I normally offer quantity discount on 12 or more, however, since this is your first order how would you feel if I offered you the same discount on six to start with?

Normally the order has to be over £100 to qualify for the free display stand, however, since this is your first order how would you feel if I offered you the display stand with an order over £50?

Summary Close

This works with a customer who doesn't seem to be able to make up their mind and involves going through a summary of the sales presentation concentrating on the benefits the customers will get from the product, or service, e.g.

So, let's just summarise to make sure I've covered all of the points ñ You're happy with the quality of the ...? The discount structure allows you to make sufficient profit? A four-week delivery cycle fits in with the level of stock you would want? Etc.

At each point wait for a Yes. If its a No then you have an objection, which you should be able to handle.

Assumptive Close

This involves being ultra confident and assuming that the customer will order. You simply bring out an order form, during the presentation, and at the end say something like:

I normally find that most shops take 6 of these (mark it on the order form), 12 of these (mark it on the order form and 24 of these (mark it on the order form as a first order and that lasts them until my next delivery.

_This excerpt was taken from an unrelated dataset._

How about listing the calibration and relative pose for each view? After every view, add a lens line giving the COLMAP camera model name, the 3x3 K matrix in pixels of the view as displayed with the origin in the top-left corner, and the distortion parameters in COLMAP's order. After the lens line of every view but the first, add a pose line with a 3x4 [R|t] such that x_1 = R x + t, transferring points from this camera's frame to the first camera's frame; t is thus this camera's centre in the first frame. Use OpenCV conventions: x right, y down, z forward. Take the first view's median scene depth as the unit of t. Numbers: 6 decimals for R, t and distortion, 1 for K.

You can then finish this off with an alternative close

Will you be paying by cash or cheque?

As you do this you pass them the order form and a pen to sign where you indicate.

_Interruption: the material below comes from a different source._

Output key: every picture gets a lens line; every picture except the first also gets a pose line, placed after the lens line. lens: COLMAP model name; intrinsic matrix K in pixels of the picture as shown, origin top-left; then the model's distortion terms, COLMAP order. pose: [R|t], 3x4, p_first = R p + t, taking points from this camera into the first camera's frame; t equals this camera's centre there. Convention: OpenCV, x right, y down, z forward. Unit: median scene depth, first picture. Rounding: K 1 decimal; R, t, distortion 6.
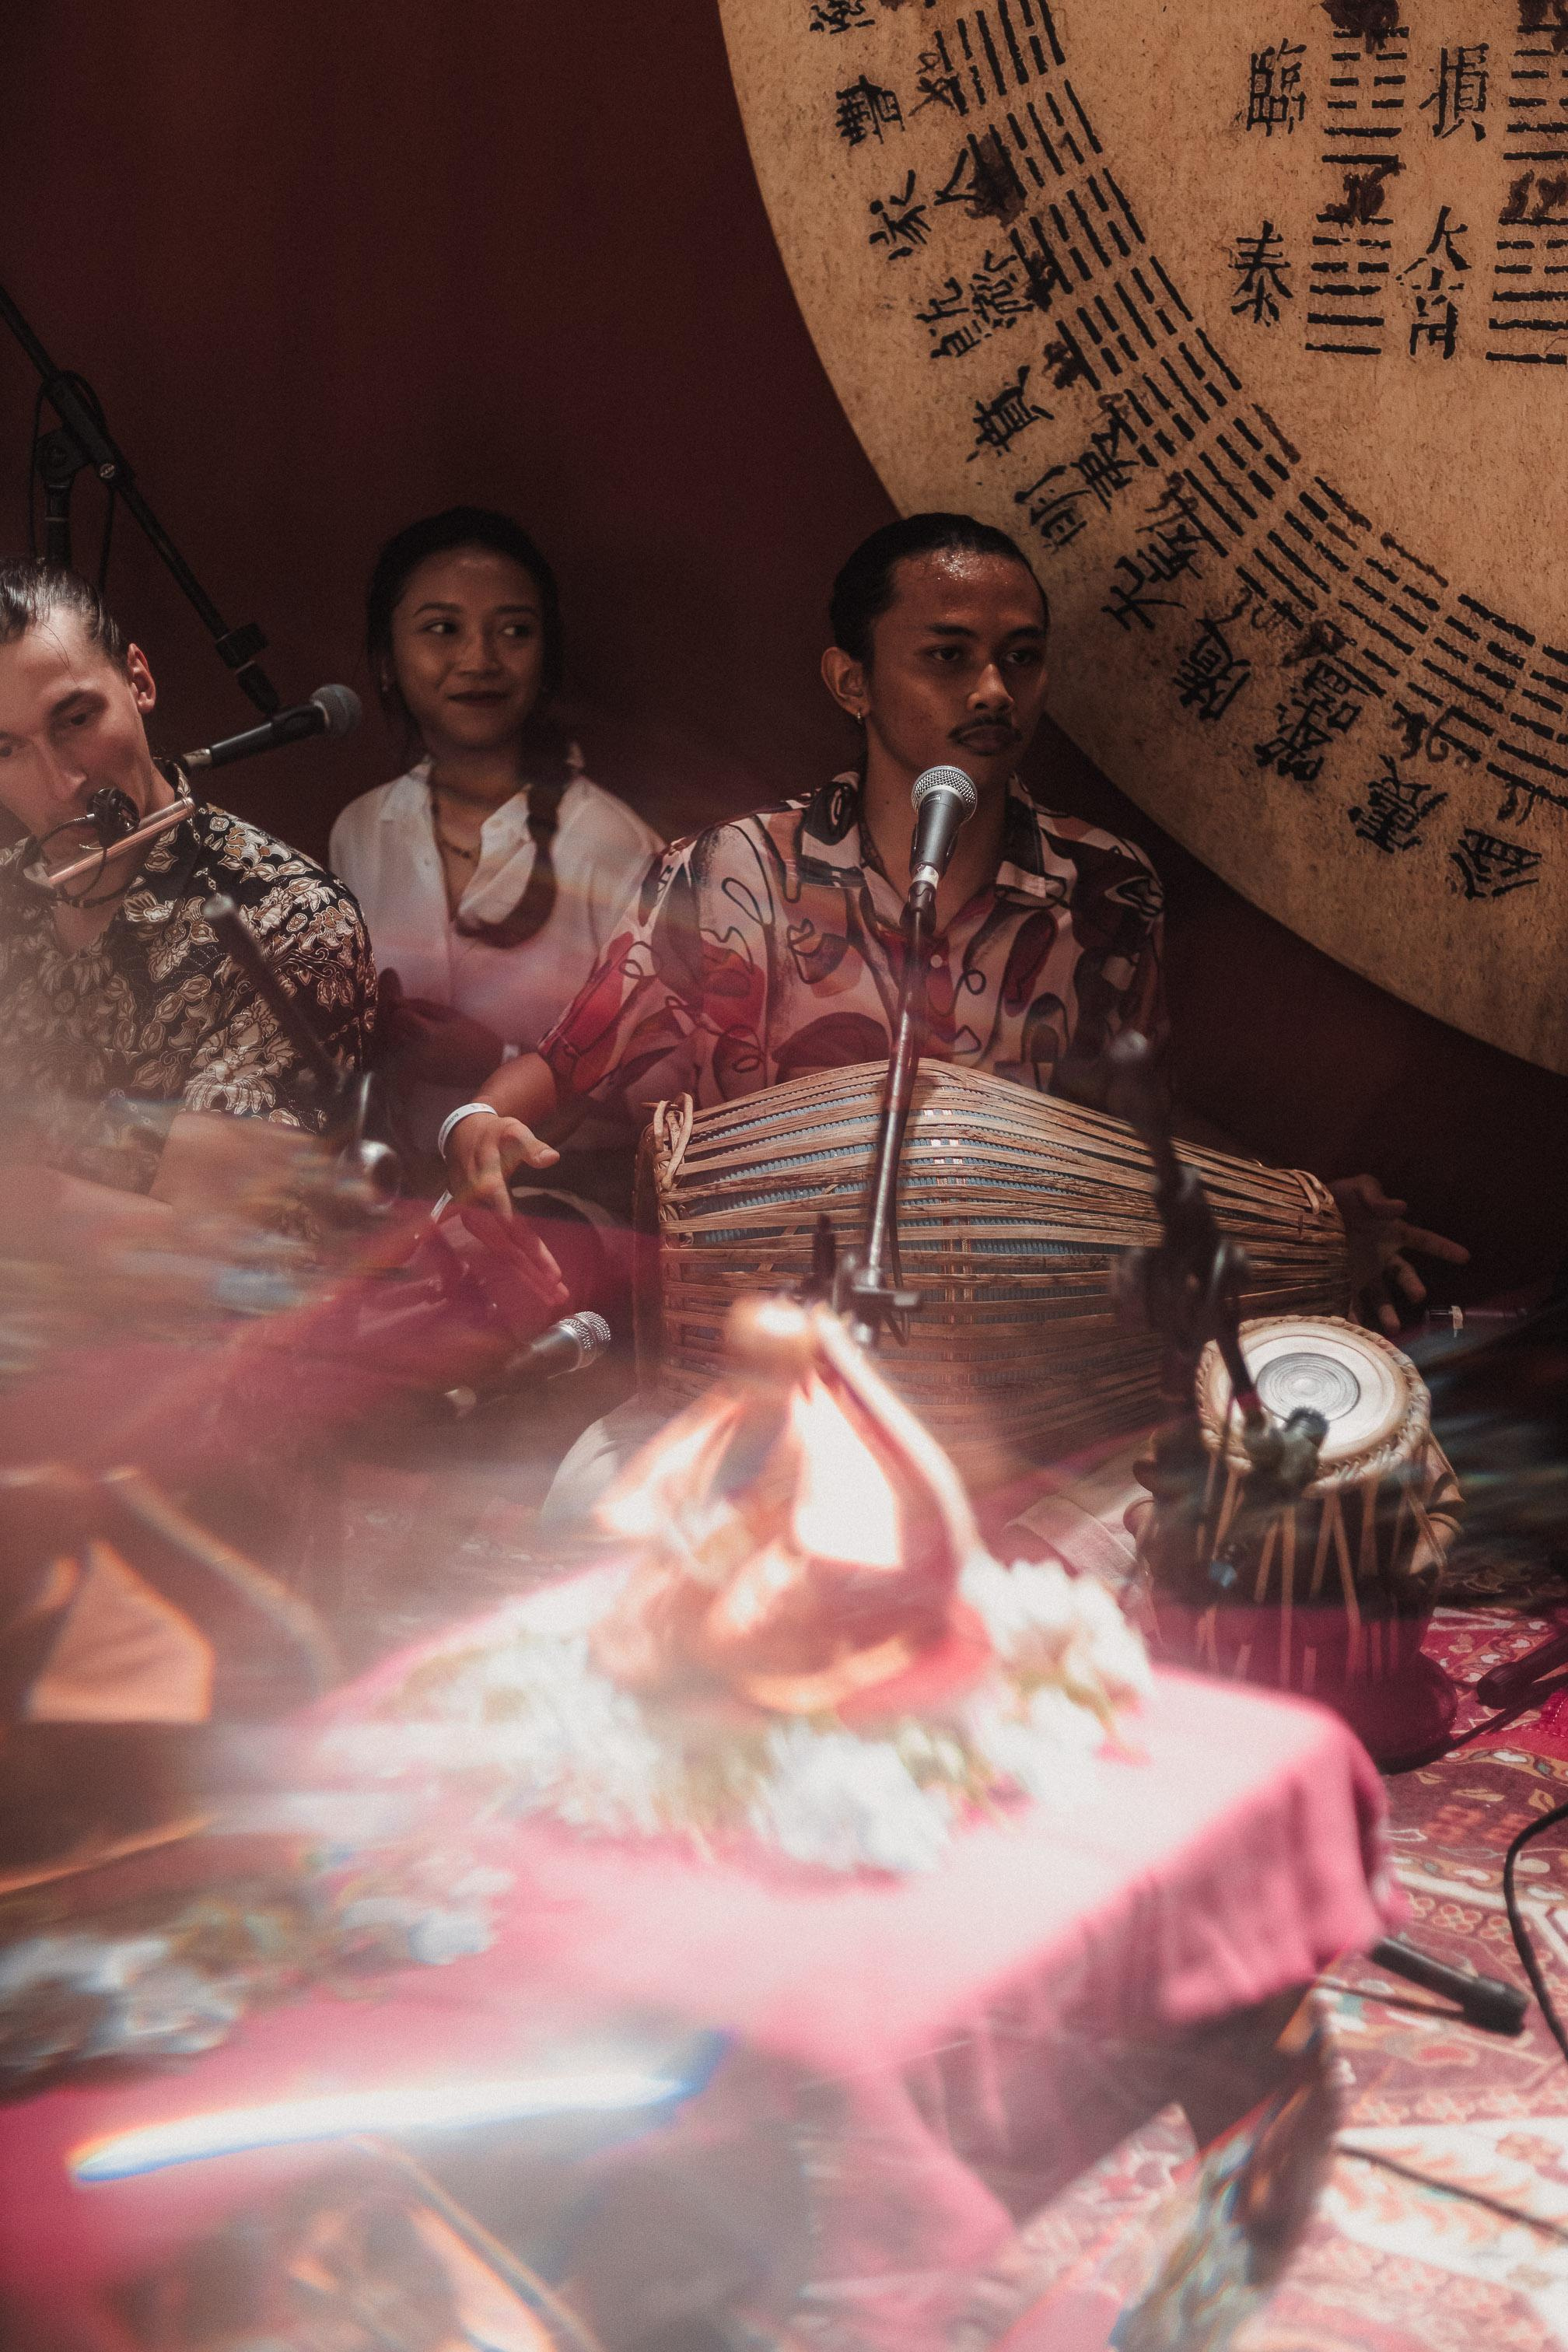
lens RADIAL K [[3320.2, 0, 796.1], [0, 3320.2, 1150.4], [0, 0, 1]] dist [-0.020110, 0.000000]
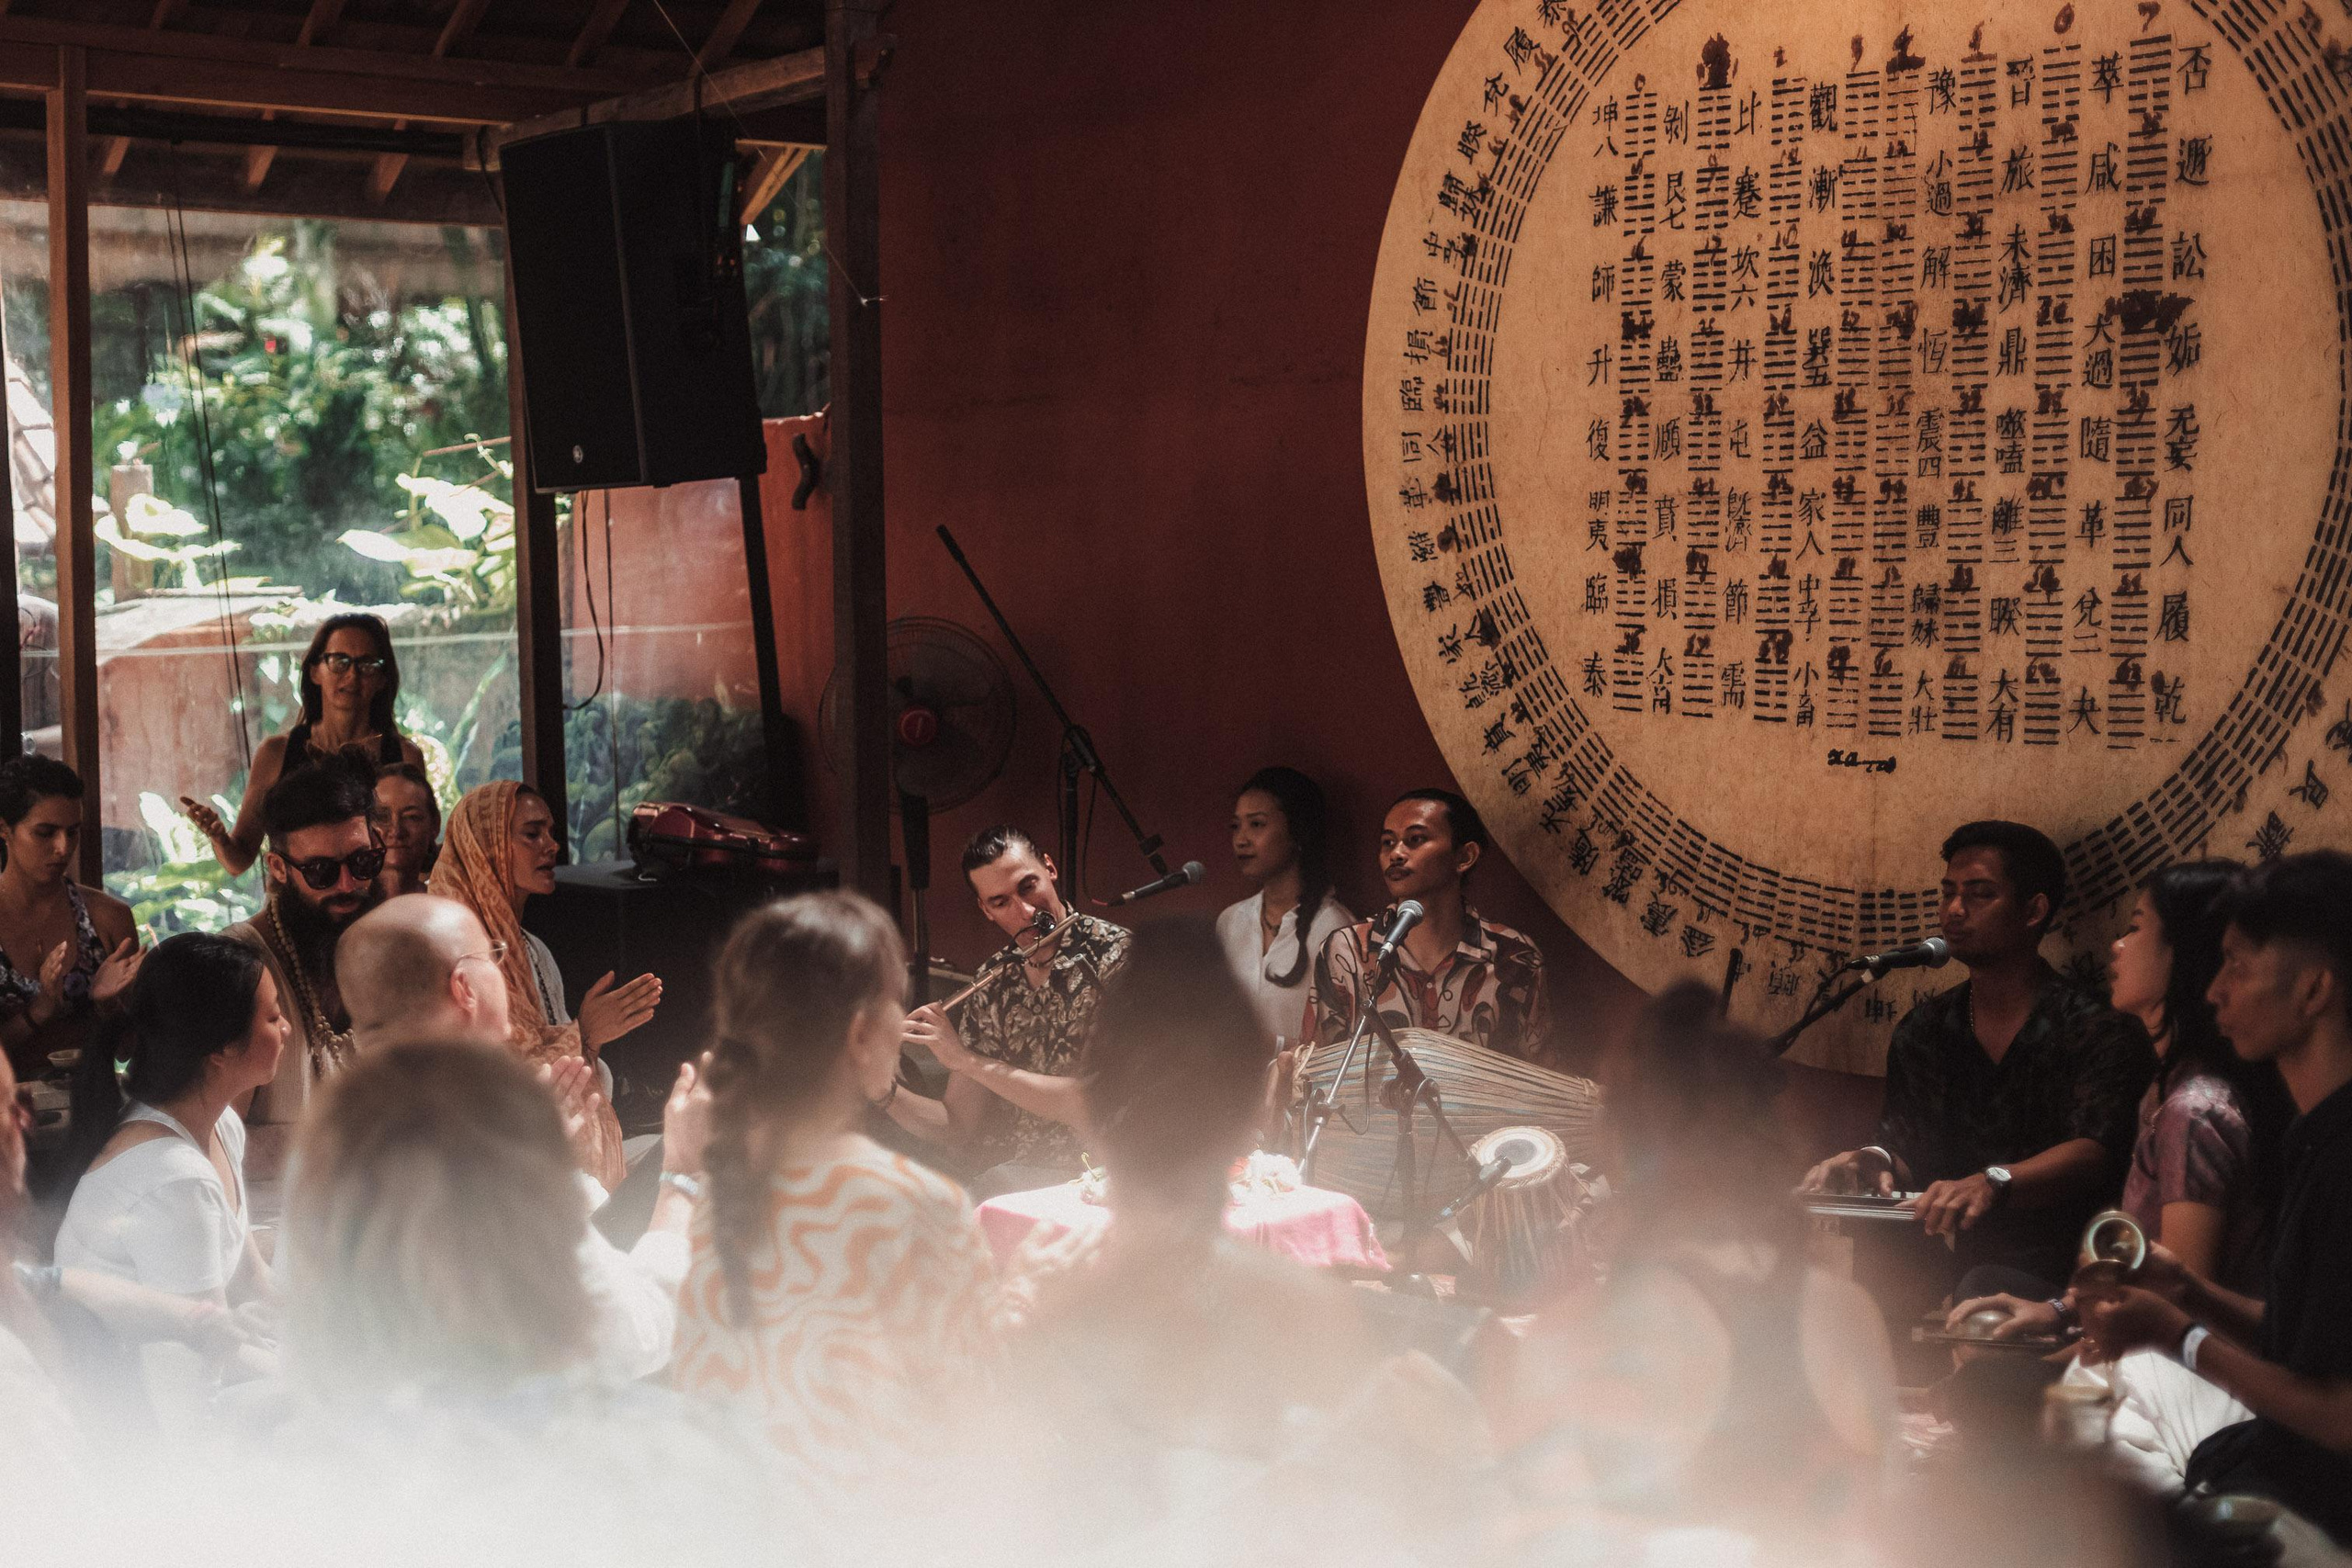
lens RADIAL K [[3319.9, 0, 1239.3], [0, 3319.9, 764.8], [0, 0, 1]] dist [-0.020110, 0.000000]
pose [[0.972699, -0.014234, -0.231634, 0.408272], [-0.020091, 0.989205, -0.145158, 0.116439], [0.231199, 0.145848, 0.961912, -1.134094]]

The Verbal Proof Story Close

This is a close you can develop as the business does and involves collecting good news stories, cuttings, etc. from customers who have bought your service, or product in the past and what it has done for them, e.g.

Mrs. Jones at the Bridal Shop, in Handsworth, took £50 worth of these products and when I visited her 4 weeks later she was desperate. Not only had she sold all £50 worth, but she had back orders for £100 more and took all the stock from the van. Do you think £50 will be enough for your first order, or would you prefer to be on the safe side and have £100?

The assumption is, of course, that they will buy its just how many.

Fear Close

This involves letting the customer feel that they will miss an opportunity, and the boat, e.g.

I'm developing a small distribution route and for the next 2 weeks I have selected certain outlets to supply. Obviously I don't want to swamp the market, at this stage, my production capacity won't take it. So I decided, since you are the leading store in the area, to give you the first chance to stock these products. If you place your order today I can guarantee exclusive rights for the next 3 months, (pause) or would you prefer 6 months?

Puppy Dog Close

This is when the customer really isn't sure, for some reason or another and simply involves saying

Well I can see that you're not sure, so what I propose is to leave x number here on a sample basis so you can take orders. I'll be back next week to see how you've got on.

Its not the ideal way to develop a business but, if all else fails, it will produce customers - although the risk is all yours. You should not work on the same price structure for this close, so that, when you return, there is an incentive (more profit) to get them to stock your product.

By adapting and employing the seven closes outlined above and by becoming aware of when and how to employ them your success ratio in developing sales will improve.

However, be aware that the true art of effective closing is to already have made a brilliant sales presentation to the point where the customer is on the brink of ordering.

Closing is the gentle prod that pushes them over the edge.